Electric Vehicle Charging
Wireless charging for electric vehicles uses resonant inductive coupling to transfer power across the air gap between a pad embedded in the ground and a receiver mounted on the vehicle’s underside. The SAE J2954 standard defines power levels from WPT 1 through WPT 5, covering a range from 3.7 kilowatts up to 50 kilowatts. The lower levels handle overnight home charging, while the higher levels support faster public charging.
The engineering challenge here is maintaining efficiency across a much larger air gap than a phone charger faces, typically 10 to 25 centimeters depending on the vehicle’s ground clearance. Resonant tuning is essential at these distances. The system also needs to tolerate some misalignment, since drivers can’t place their car with millimeter precision. Coil designs and alignment guidance systems help compensate, but efficiency still drops when the vehicle is significantly off-center from the ground pad.
Medical Implants
Inductive coupling provides a way to recharge or power medical devices implanted inside the body without requiring a wire through the skin. Cochlear implants, for example, use an external coil held against the head to transfer power and audio signals to an internal coil just beneath the skin. Some newer pacemakers and neurostimulators also use inductive charging to extend battery life.

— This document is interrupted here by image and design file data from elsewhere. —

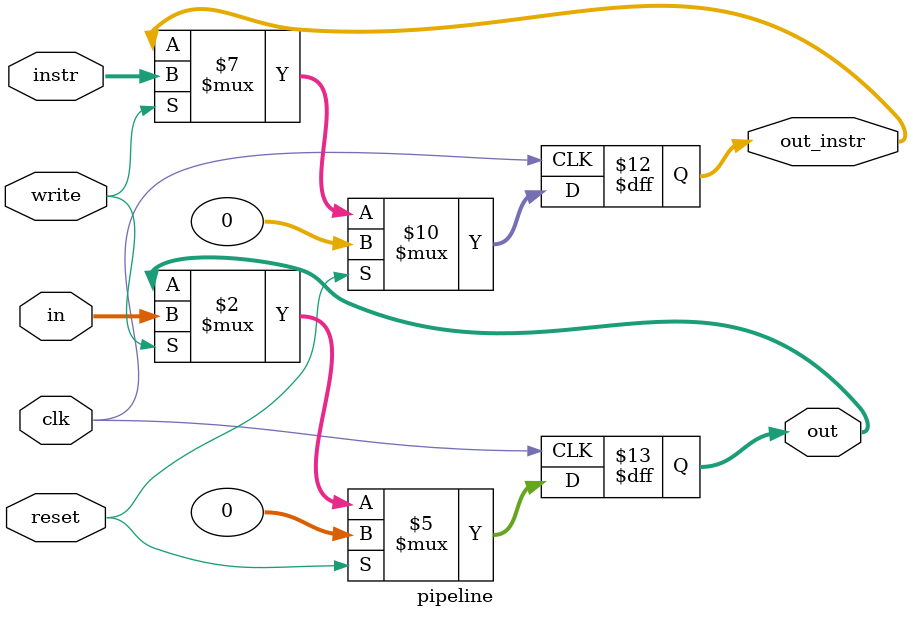
<source format=v>
`timescale 1ns / 1ps


module pipeline(clk,reset,write,instr,in,out_instr,out);
input [31:0] instr;
input [31:0] in;
input reset,write,clk;
output reg [31:0] out_instr;
output reg [31:0] out;

    //daca reset este 1 intoarce 0
    //daca write e 1 intoarce valoarea de la intrare
    //salvam doua valori:iesirea de la pc si instructiunea obt de la instr memory 
    always @(posedge clk)
        if (reset)
        begin
            out_instr <= 0;
            out <= 0;
        end
        else    
        begin
            if (write)
            begin
                out_instr <= instr;
                out <= in;
            end
        end
endmodule
</source>
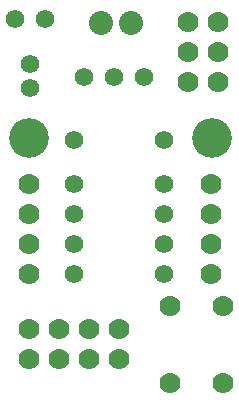
<source format=gbs>
G75*
%MOIN*%
%OFA0B0*%
%FSLAX24Y24*%
%IPPOS*%
%LPD*%
%AMOC8*
5,1,8,0,0,1.08239X$1,22.5*
%
%ADD10C,0.1320*%
%ADD11C,0.0700*%
%ADD12C,0.0615*%
%ADD13C,0.0620*%
%ADD14C,0.0800*%
D10*
X002100Y008940D03*
X008200Y008940D03*
D11*
X002100Y001555D03*
X002100Y002555D03*
X003100Y002555D03*
X003100Y001555D03*
X004100Y001555D03*
X004100Y002555D03*
X005100Y002555D03*
X005100Y001555D03*
X006810Y000775D03*
X008590Y000775D03*
X008590Y003335D03*
X008172Y004405D03*
X008172Y005405D03*
X008172Y006405D03*
X008172Y007405D03*
X008425Y010805D03*
X008425Y011805D03*
X008425Y012805D03*
X007425Y012805D03*
X007425Y011805D03*
X007425Y010805D03*
X002100Y007405D03*
X002100Y006405D03*
X002100Y005405D03*
X002100Y004405D03*
X006810Y003335D03*
D12*
X005950Y010955D03*
X004950Y010955D03*
X003950Y010955D03*
D13*
X002650Y012905D03*
X001650Y012905D03*
X002150Y011405D03*
X002150Y010605D03*
X003600Y008855D03*
X003600Y007405D03*
X003600Y006405D03*
X003600Y005405D03*
X003600Y004405D03*
X006600Y004405D03*
X006600Y005405D03*
X006600Y006405D03*
X006600Y007405D03*
X006600Y008855D03*
D14*
X005500Y012780D03*
X004500Y012780D03*
M02*

</source>
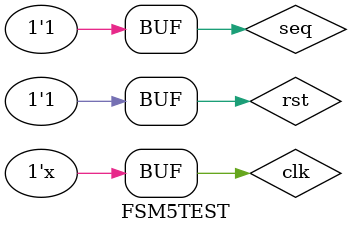
<source format=v>
`timescale 1ns / 1ps


//20L118 HARIHARAN R R

module FSM5TEST;

	// Inputs
	reg seq;
	reg clk;
	reg rst;

	// Outputs
	wire dout;

	// Instantiate the Unit Under Test (UUT)
	FSM5 uut (
		.seq(seq), 
		.clk(clk), 
		.rst(rst), 
		.dout(dout)
	);

	initial begin
		// Initialize Inputs
		seq = 0;
		clk = 1;
		rst = 0;
		end
    always #100 clk=~clk;
	 initial begin
		// Wait 100 ns for global reset to finish
		#10 rst=1'b0;seq=2'b00;
		#10 rst=1'b0;seq=2'b11;
      #10 rst=1'b1;seq=2'b01;
		#20 rst=1'b1;seq=2'b10;
      #20 rst=1'b0;seq=2'b10;
		#20 rst=1'b1;seq=2'b11;
        
		// Add stimulus here

	end
      
endmodule


</source>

Safety is the central design constraint. The electromagnetic fields and the coils themselves can generate heat, and even small temperature increases in tissue are a concern. Direct risks include thermal damage from coil heating, unwanted nerve stimulation from stray electromagnetic fields, and the biological effects of prolonged field exposure. Systems trend toward higher operating frequencies, which allow smaller coils but require careful thermal management to keep tissue heating within safe limits. The coils in these systems are designed to transfer just enough power for the device’s needs while minimizing energy absorbed by surrounding tissue.
Why Distance Is the Limiting Factor
Across all of these applications, the fundamental constraint is the same: inductive coupling weakens rapidly with distance. The magnetic field strength drops off with the cube of the distance relative to the coil size, so doubling the gap between coils reduces the coupling dramatically. This is why inductive systems cluster into two categories. Short-range systems (phone chargers, NFC, induction cooktops) keep coils within millimeters or a few centimeters and use straightforward inductive coupling. Longer-range systems (EV charging, some medical implants) rely on resonant tuning to squeeze usable efficiency out of weaker coupling at greater distances.
The size of the coils matters too. Larger coils maintain a stronger magnetic field at greater distances, which is why an EV charging pad is much bigger than the coil in your phone. For any given application, engineers balance coil size, operating frequency, resonant tuning, and acceptable efficiency loss to match the required distance and power level.